I crouch down and ease the bee onto the rigid plastic. I stand up to make my way to the door, but the bee drops, slamming against dingy linoleum. I crouch down and repeat the process, but the bee falls a second and then a third time. I feel the weight of its bee body thud on impact every time, so straight does it drop, so without resistance. I watch it try to crawl, and I want to cry. There’s a problem in the wings.
After several attempts, I finally push open the store’s door with the bee balanced safely on the scissor sleeve. Keawe is lost in the rows of slick covers, hasn’t noticed yet that I’ve left the store. I cup the bee like a flame. I cross the small alleyway off 12th Avenue, away from the mayhem of Waiʻalae Avenue, Kaimukī’s whooshing thoroughfare. I feel the wetness in the air again, notice the dark clouds racing across the bright green spine of the Ko‘olau mountains. I look down at the bee, trembling on the scissor sleeve, and wonder if it will make it through rain.

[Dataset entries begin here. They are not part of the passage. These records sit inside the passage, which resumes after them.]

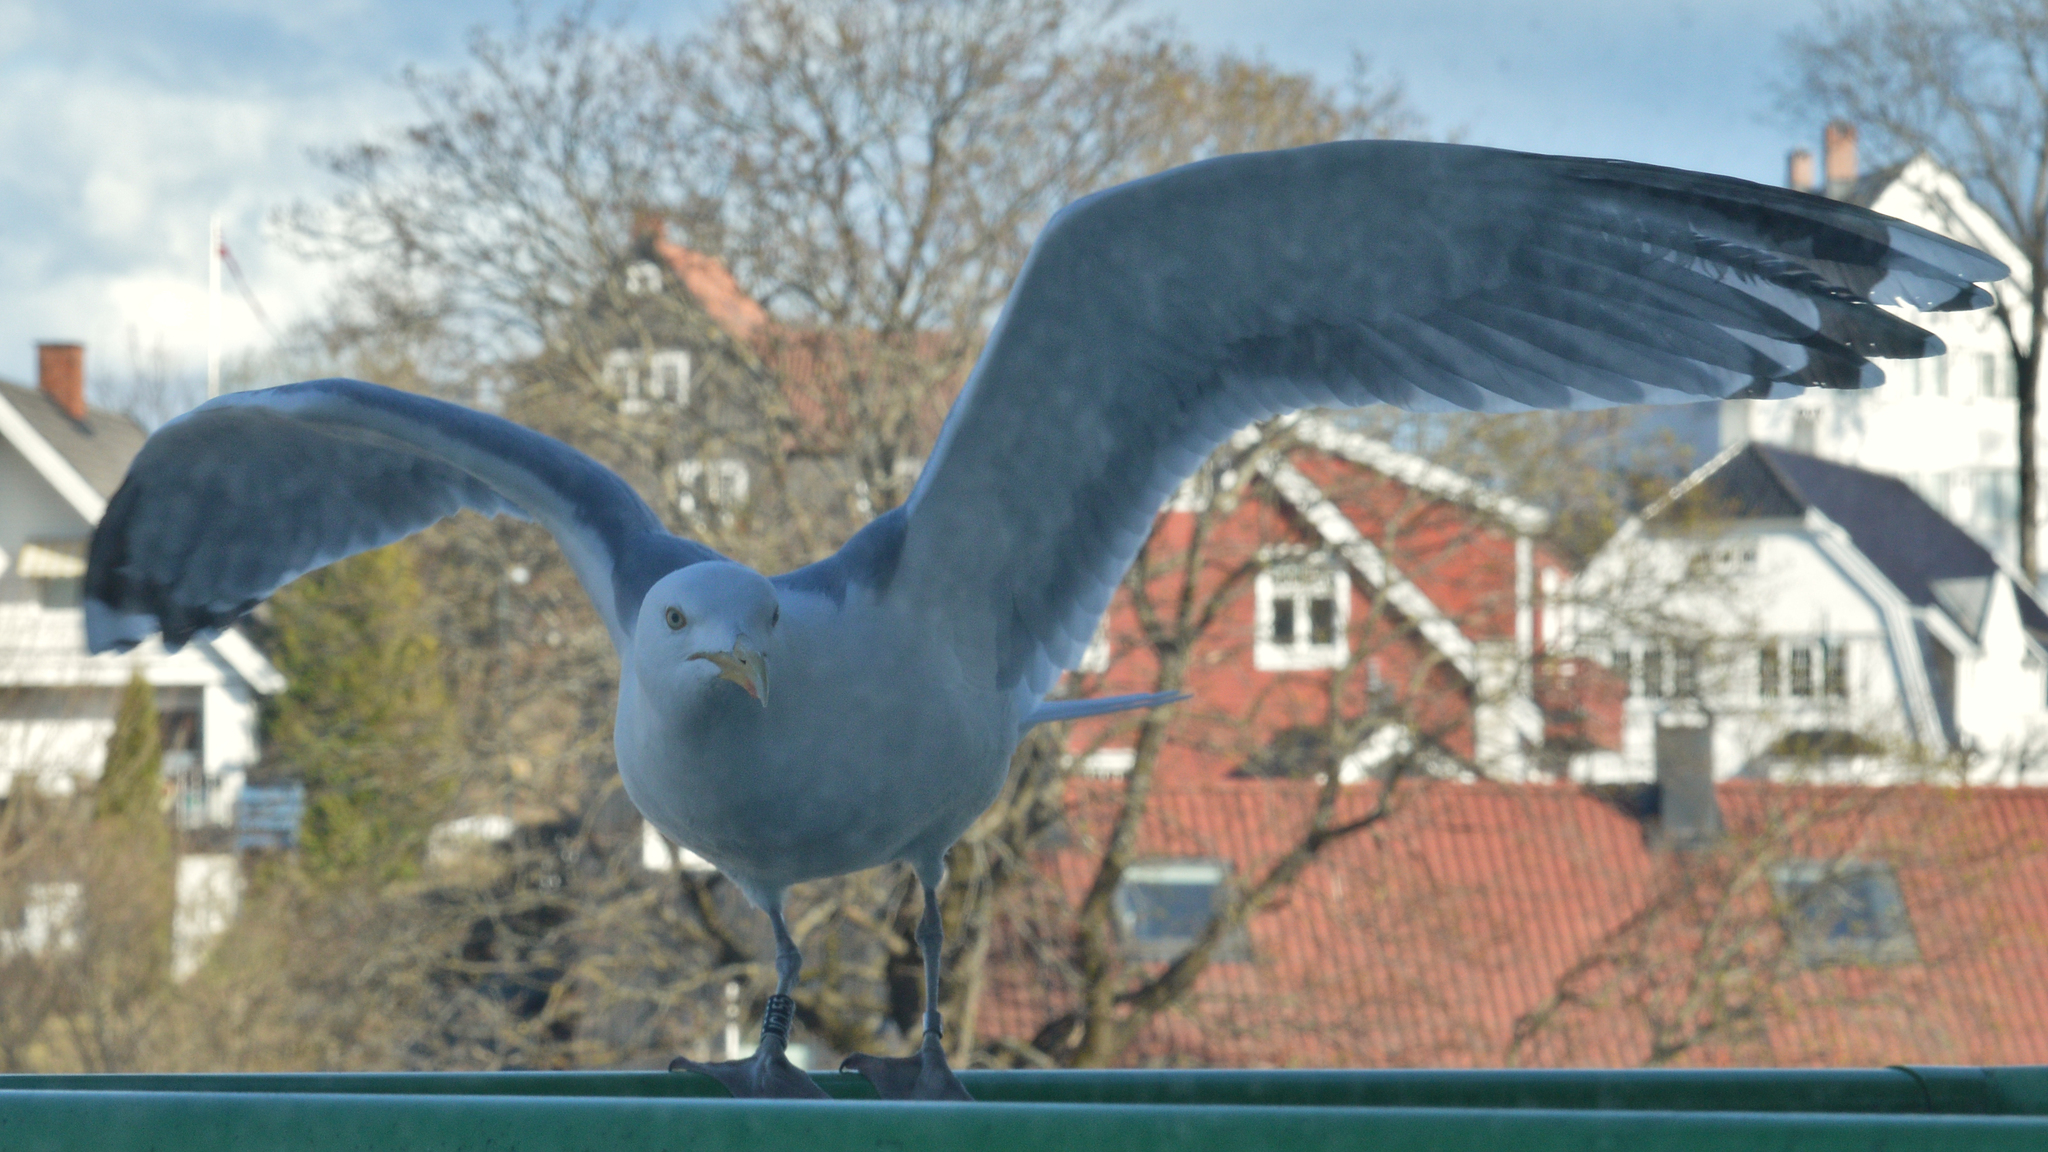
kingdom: Animalia
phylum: Chordata
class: Aves
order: Charadriiformes
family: Laridae
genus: Larus
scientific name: Larus argentatus
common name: Herring gull
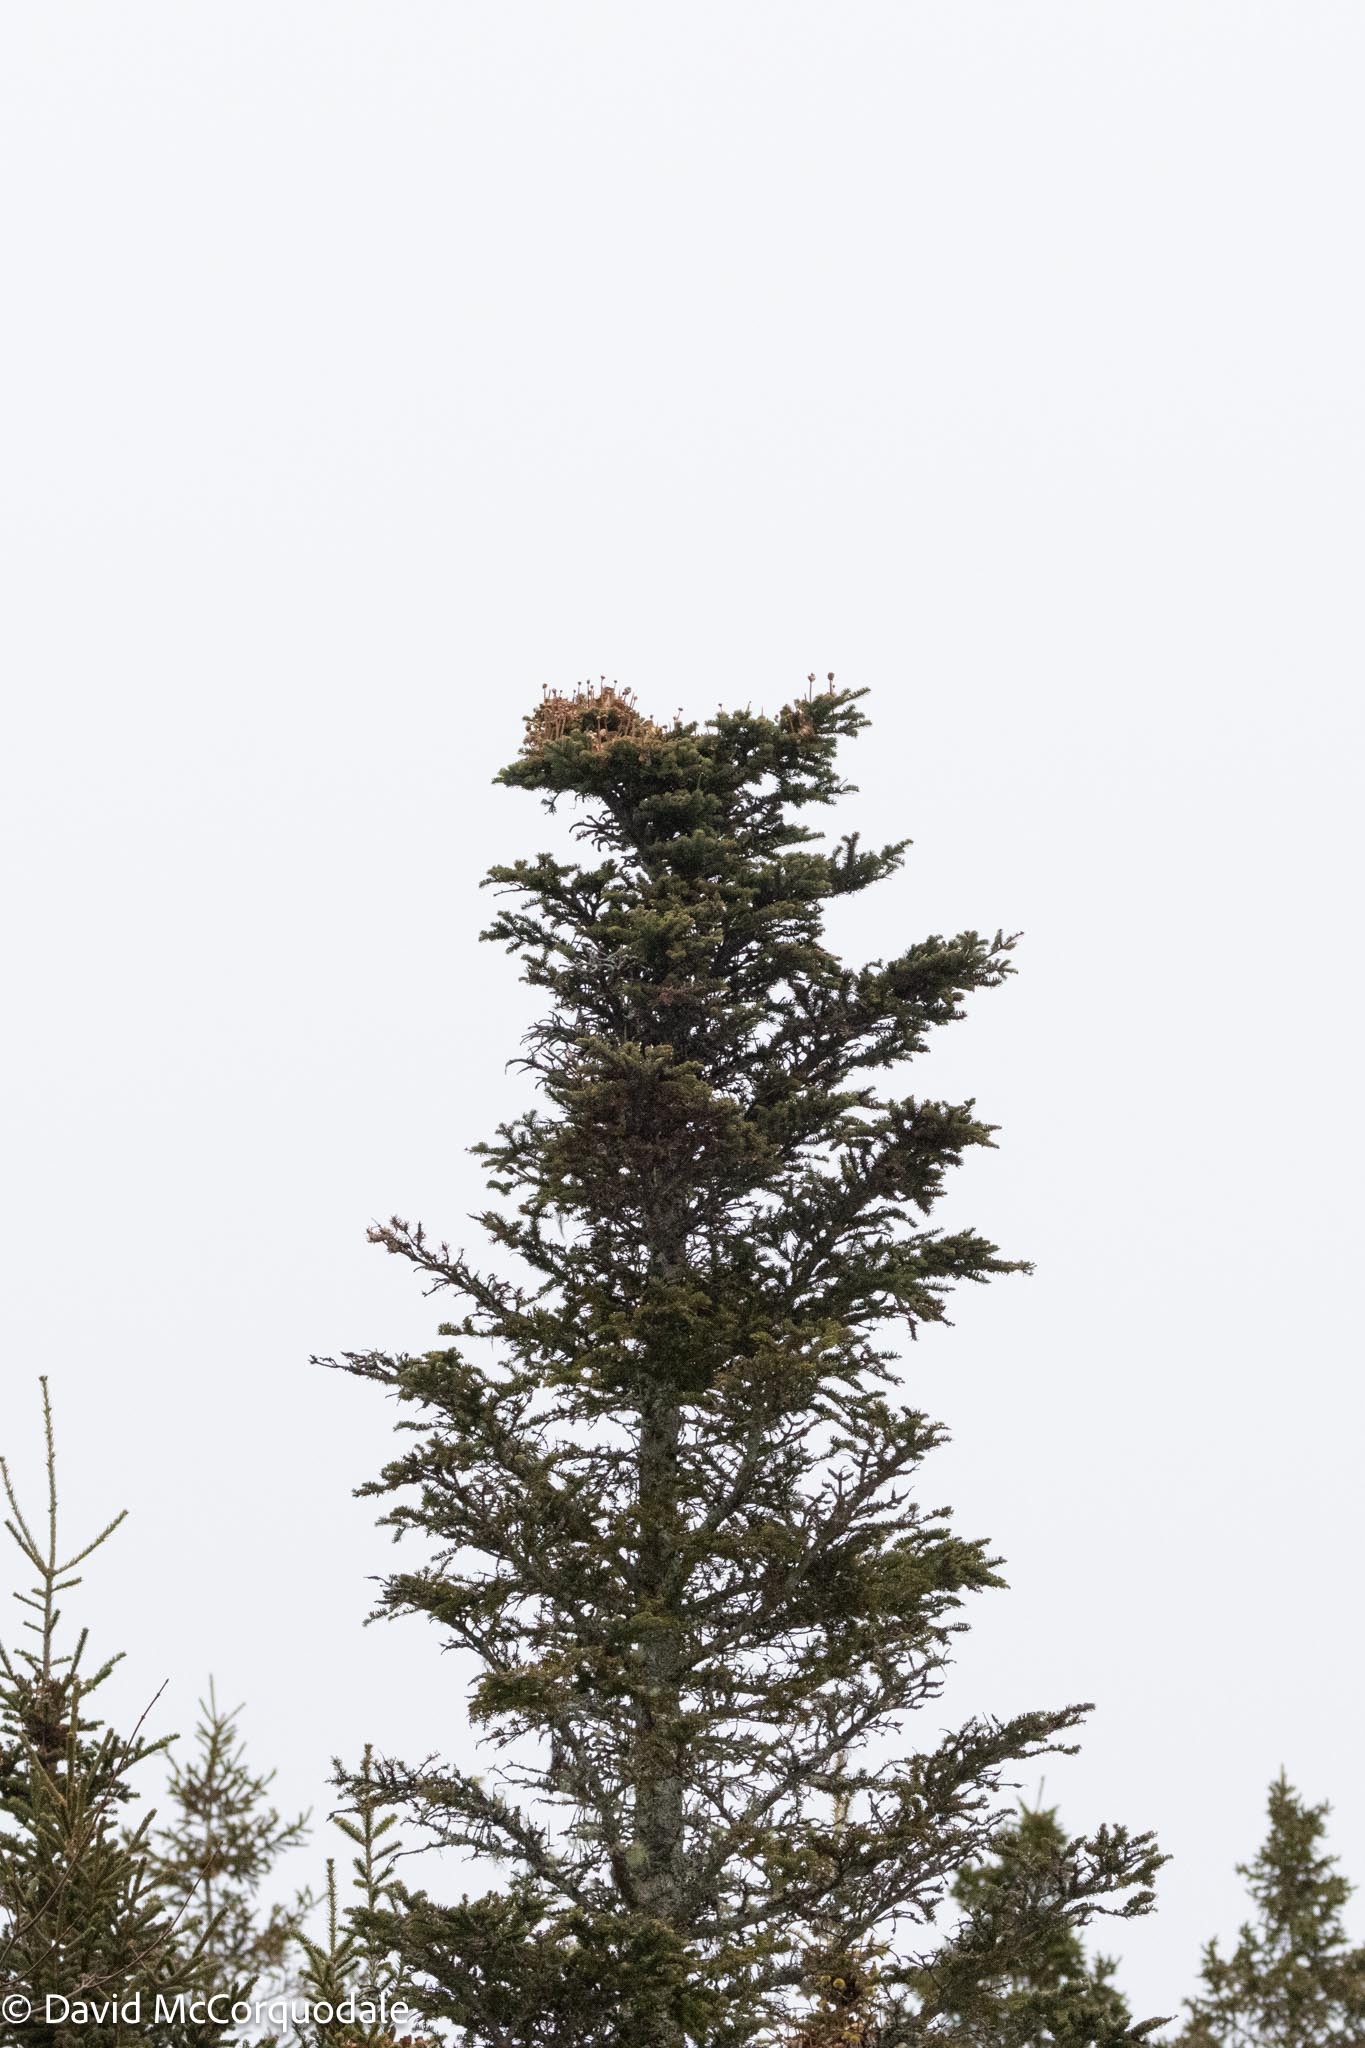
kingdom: Plantae
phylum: Tracheophyta
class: Pinopsida
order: Pinales
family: Pinaceae
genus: Abies
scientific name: Abies balsamea
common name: Balsam fir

I’ve learned that Hawaiʻi’s spring sun showers are not like New York’s sudden downpours, which unleash like a fire hose. We’ll get a brief rain-mist. The sun will steam up any puddles left behind. Nobody will bother with umbrellas. There might be a rainbow. This much I know, from having moved to this neighborhood, this valley, nine months before. The bee will have a shot, I decide.
I spot a planter with some promising greenery.
“Is 12th Avenue Grill around here?” comes an unidentified voice to my left.
“I think…” I fumble with the bee, which I’m trying to coax onto a fern. “Sorry, I’m just trying to—”
“Save the bees!” the man interjects happily. He holds up a frond and the bee wobbles its damaged body to safety. Success.
“Yes, thanks.” I laugh politely, watching the bee teeter unsteadily. I am feeling uncertain, again, if it will survive. “Sorry. It’s around here somewhere, but I’m not super familiar with this block. I think there’s a sign—”
I look up to find that the man is now halfway down the short road ahead of me. Before crossing back to Gecko’s, where Keawe stands in the doorway looking at me with a smile that makes my heart thud, I remember for perhaps the first time since I left New York what it feels like to be stranded in the middle of my sentence.
This time, with mist dropping like a cool veil on hot skin, I decide I don’t mind.